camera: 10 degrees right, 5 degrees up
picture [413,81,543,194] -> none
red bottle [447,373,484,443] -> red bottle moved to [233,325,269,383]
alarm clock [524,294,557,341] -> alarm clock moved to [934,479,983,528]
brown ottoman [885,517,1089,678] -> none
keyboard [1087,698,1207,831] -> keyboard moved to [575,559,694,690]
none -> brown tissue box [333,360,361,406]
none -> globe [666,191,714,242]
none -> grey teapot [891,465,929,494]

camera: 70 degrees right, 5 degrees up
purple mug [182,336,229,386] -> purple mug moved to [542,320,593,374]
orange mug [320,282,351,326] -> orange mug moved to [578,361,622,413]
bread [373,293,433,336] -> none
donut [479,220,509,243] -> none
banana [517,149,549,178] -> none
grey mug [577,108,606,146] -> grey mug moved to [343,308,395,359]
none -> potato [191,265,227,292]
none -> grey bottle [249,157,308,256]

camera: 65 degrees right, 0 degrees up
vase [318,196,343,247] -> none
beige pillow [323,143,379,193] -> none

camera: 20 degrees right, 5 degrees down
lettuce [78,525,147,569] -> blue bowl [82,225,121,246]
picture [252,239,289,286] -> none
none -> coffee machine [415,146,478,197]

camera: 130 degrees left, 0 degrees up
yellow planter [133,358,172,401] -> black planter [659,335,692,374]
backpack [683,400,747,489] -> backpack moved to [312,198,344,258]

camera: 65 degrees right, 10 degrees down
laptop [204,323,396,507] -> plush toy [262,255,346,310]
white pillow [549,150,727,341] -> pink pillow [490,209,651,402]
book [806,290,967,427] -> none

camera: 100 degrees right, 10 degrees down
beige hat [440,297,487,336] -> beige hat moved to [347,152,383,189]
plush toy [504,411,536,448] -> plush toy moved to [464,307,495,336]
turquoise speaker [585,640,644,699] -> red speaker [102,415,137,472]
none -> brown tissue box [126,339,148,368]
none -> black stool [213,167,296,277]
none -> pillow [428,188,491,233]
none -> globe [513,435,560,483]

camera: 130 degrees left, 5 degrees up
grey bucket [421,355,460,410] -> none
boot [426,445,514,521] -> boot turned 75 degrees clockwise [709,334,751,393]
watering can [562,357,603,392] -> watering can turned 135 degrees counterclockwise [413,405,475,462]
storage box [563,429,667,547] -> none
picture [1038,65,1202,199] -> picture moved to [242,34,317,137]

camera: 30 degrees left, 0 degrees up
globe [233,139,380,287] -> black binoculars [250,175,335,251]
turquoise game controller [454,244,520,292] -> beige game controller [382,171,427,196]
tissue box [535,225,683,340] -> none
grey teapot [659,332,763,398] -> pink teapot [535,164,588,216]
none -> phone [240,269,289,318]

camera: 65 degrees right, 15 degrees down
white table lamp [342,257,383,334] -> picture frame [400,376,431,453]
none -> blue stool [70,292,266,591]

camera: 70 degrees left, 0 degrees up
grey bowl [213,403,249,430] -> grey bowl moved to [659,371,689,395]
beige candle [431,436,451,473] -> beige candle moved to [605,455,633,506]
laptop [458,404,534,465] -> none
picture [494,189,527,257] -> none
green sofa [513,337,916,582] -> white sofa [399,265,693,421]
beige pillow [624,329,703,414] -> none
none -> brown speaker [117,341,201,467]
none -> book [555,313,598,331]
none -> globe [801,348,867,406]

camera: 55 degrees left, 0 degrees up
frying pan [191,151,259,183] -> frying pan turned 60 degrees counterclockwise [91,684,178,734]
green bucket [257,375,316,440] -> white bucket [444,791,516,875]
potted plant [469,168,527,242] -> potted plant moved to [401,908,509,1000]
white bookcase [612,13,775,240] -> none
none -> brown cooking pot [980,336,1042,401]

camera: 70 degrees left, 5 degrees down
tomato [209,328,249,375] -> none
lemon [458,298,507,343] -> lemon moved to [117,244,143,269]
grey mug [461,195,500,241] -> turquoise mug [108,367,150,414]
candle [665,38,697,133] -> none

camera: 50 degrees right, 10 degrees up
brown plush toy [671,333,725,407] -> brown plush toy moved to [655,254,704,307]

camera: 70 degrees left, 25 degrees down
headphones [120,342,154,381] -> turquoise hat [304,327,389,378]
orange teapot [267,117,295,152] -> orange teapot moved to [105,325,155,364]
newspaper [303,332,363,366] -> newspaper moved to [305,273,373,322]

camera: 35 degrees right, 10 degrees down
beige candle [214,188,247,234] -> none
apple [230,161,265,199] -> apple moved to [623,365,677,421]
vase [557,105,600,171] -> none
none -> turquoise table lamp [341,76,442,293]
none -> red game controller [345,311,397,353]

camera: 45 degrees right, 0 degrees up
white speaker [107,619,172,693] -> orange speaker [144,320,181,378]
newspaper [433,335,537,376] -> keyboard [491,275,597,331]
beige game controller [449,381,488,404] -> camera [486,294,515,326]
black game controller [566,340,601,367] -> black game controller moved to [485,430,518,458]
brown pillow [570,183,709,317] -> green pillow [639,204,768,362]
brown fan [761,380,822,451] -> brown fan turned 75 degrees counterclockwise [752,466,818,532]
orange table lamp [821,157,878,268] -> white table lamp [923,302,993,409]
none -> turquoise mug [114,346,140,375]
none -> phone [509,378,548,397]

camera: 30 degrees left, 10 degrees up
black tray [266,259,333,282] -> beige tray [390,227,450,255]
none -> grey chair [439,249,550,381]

────────────────────────────────────────

◆ **What the task asks**: Look above for the line holding "beige candle [431,436,451,473]". Print it and every line after it, exactly, through the line holding "green bucket [257,375,316,440]".

◆ **Problem solution**:
beige candle [431,436,451,473] -> beige candle moved to [605,455,633,506]
laptop [458,404,534,465] -> none
picture [494,189,527,257] -> none
green sofa [513,337,916,582] -> white sofa [399,265,693,421]
beige pillow [624,329,703,414] -> none
none -> brown speaker [117,341,201,467]
none -> book [555,313,598,331]
none -> globe [801,348,867,406]

camera: 55 degrees left, 0 degrees up
frying pan [191,151,259,183] -> frying pan turned 60 degrees counterclockwise [91,684,178,734]
green bucket [257,375,316,440] -> white bucket [444,791,516,875]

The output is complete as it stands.